Technology Spotlight: The State of Iris Recognition

Will technological advances and successful deployments make it the preferred biometric?

In addition to progress in algorithm accuracy and speed, there has been equally impressive progress in biometric platform architecture. Today, the best search engines perform multi-modal biometric (face, fingerprint and iris) searches in the same software application, thus reducing system complexity as well as scale with fusion and pipelining techniques. They run on commercial off-the-shelf (COTS) servers and use a mixture of commercial and free and open source (FOSS) noSQL databases for data storage. Scalability has been proven even in identification programs that include hundreds of millions of records. Finally, interfacing with mature COTS search engines is relatively simple due to the open-standards based, service-oriented architectures.


Rapid Identification for Law Enforcement

For law enforcement and the military, it is often critically important to identify an individual as quickly as possible. Significant time and effort is wasted when officers fill out forms for arrests of repeat criminals. Additionally, criminals often provide aliases that waste time in the booking process. Another problem is the movement of criminals from one physical location to another (e.g. local precinct, courthouse, prison). Ensuring that only inmates qualified for the work release program exit the facility and get on the bus, for example, is not a trivial problem. Dispensing medications to appropriate individuals is another challenge in a correctional facility.

All of these problems can be addressed by using the iris to rapidly identify a person already in the database, such as through a prior arrest and/or conviction. Basically, an iris is quickly captured and searched against a database, with the result is returned within seconds. Fingerprints, the most commonly used ID method, can take several minutes, even as many as 30, to acquire and even longer to return results, depending on the size and location of the identification system. Rapid iris-based identification can be performed at multiple points in the process of moving a person from location to location, as required.

Several law enforcement agencies have successfully used iris matching technology to rapidly and accurately identify criminals in this way. One state deployed 64 multi-biometric booking workstations at major arrest and arraignment locations to begin building an iris identification database that will allow for rapid identification in the criminal arrest, arraignment and incarceration process.
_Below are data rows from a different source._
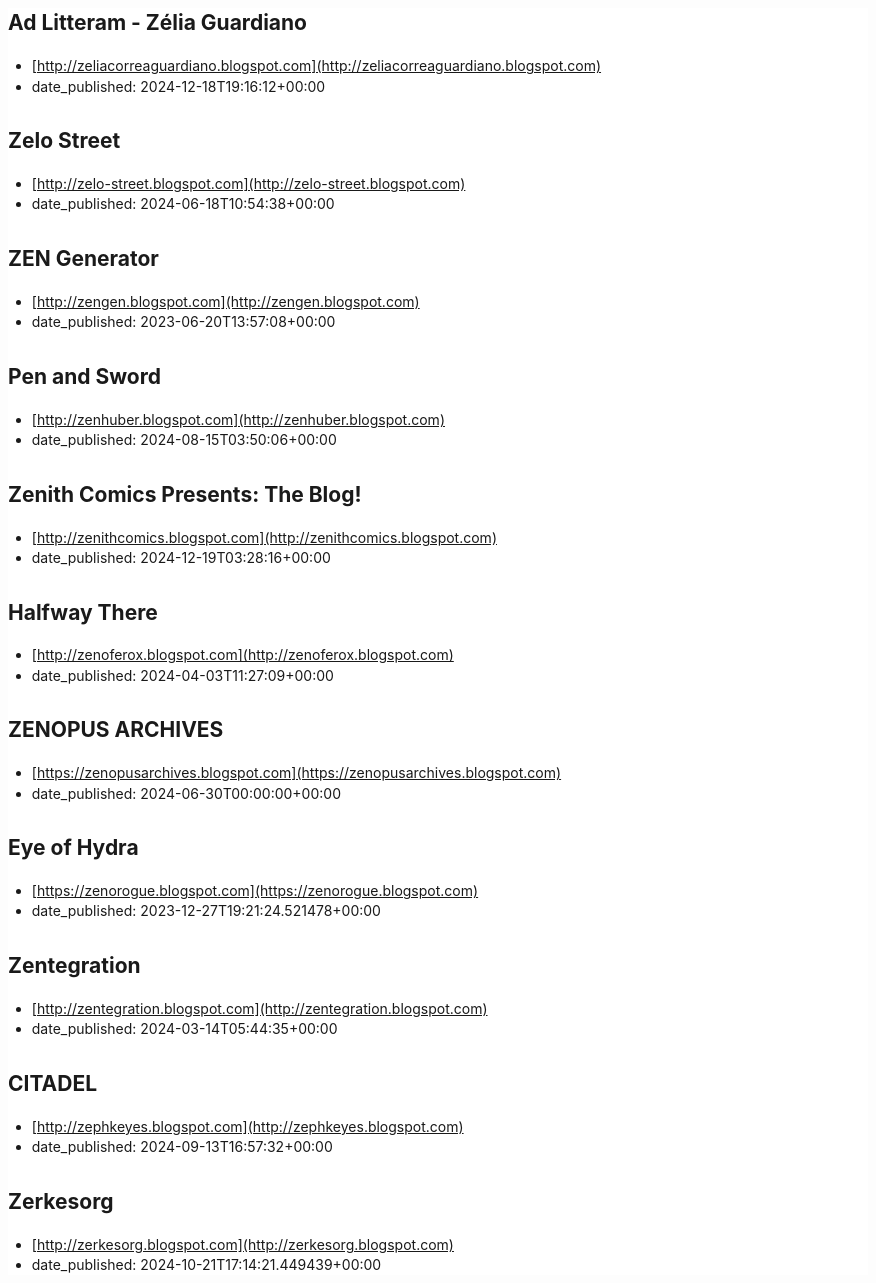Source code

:  ## Ad Litteram - Zélia Guardiano
 - [http://zeliacorreaguardiano.blogspot.com](http://zeliacorreaguardiano.blogspot.com)
 - date_published: 2024-12-18T19:16:12+00:00

 ## Zelo Street
 - [http://zelo-street.blogspot.com](http://zelo-street.blogspot.com)
 - date_published: 2024-06-18T10:54:38+00:00

 ## ZEN Generator
 - [http://zengen.blogspot.com](http://zengen.blogspot.com)
 - date_published: 2023-06-20T13:57:08+00:00

 ## Pen and Sword
 - [http://zenhuber.blogspot.com](http://zenhuber.blogspot.com)
 - date_published: 2024-08-15T03:50:06+00:00

 ## Zenith Comics Presents: The Blog!
 - [http://zenithcomics.blogspot.com](http://zenithcomics.blogspot.com)
 - date_published: 2024-12-19T03:28:16+00:00

 ## Halfway There
 - [http://zenoferox.blogspot.com](http://zenoferox.blogspot.com)
 - date_published: 2024-04-03T11:27:09+00:00

 ## ZENOPUS ARCHIVES
 - [https://zenopusarchives.blogspot.com](https://zenopusarchives.blogspot.com)
 - date_published: 2024-06-30T00:00:00+00:00

 ## Eye of Hydra
 - [https://zenorogue.blogspot.com](https://zenorogue.blogspot.com)
 - date_published: 2023-12-27T19:21:24.521478+00:00

 ## Zentegration
 - [http://zentegration.blogspot.com](http://zentegration.blogspot.com)
 - date_published: 2024-03-14T05:44:35+00:00

 ## CITADEL
 - [http://zephkeyes.blogspot.com](http://zephkeyes.blogspot.com)
 - date_published: 2024-09-13T16:57:32+00:00

 ## Zerkesorg
 - [http://zerkesorg.blogspot.com](http://zerkesorg.blogspot.com)
 - date_published: 2024-10-21T17:14:21.449439+00:00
Importantly, this solution provides high-level administrators with a means of ascertaining the total number of criminals in a facility or in the state, during a given time period, which can be a valuable feature in the event of an emergency and numerous other scenarios.


R&D Continues

Iris images acquired in challenging environments, or from uncooperative subjects, may impact performance and not provide good match results. In this case, various techniques can be used to enhance the image to make it usable for automated matching.

A number of image enhancement tools for improving iris recognition performance are under development, with the goal of image enhancement, correction and results interpretation that will improve the operational quality of challenging data, similar to those in latent finger examination practice today.


Marketing Iris Recognition

Big consumer technology companies like Apple and Sony, as well as other Industries are looking to biometric technologies to increase security, opening the market for additional applications for iris and other biometric recognition technologies. Organizations looking to add biometrics to their security portfolio should not only understand the benefits and tradeoffs between different types of biometrics, particularly iris, but also take lessons from what governments have done with biometrics to make large programs successful.

Government agencies require security clearances to access the biometric data they have captured, and that access leaves electronic footprints to deter snooping or theft. It is not foolproof, but they have invested billions over the years into securing the information gathered through biometric capture.

People willingly stand for a government photo or fingerprint because they know it will increase their security and convenience — such as protecting them against identity theft, speeding through a security line, or quickly applying for a background check. Private businesses must also show a strong value proposition to consumers/employees in the collection and use of biometrics. Businesses should give individuals choices and allow them to opt-in, providing full transparency into what is being collected, why and what will br received in return.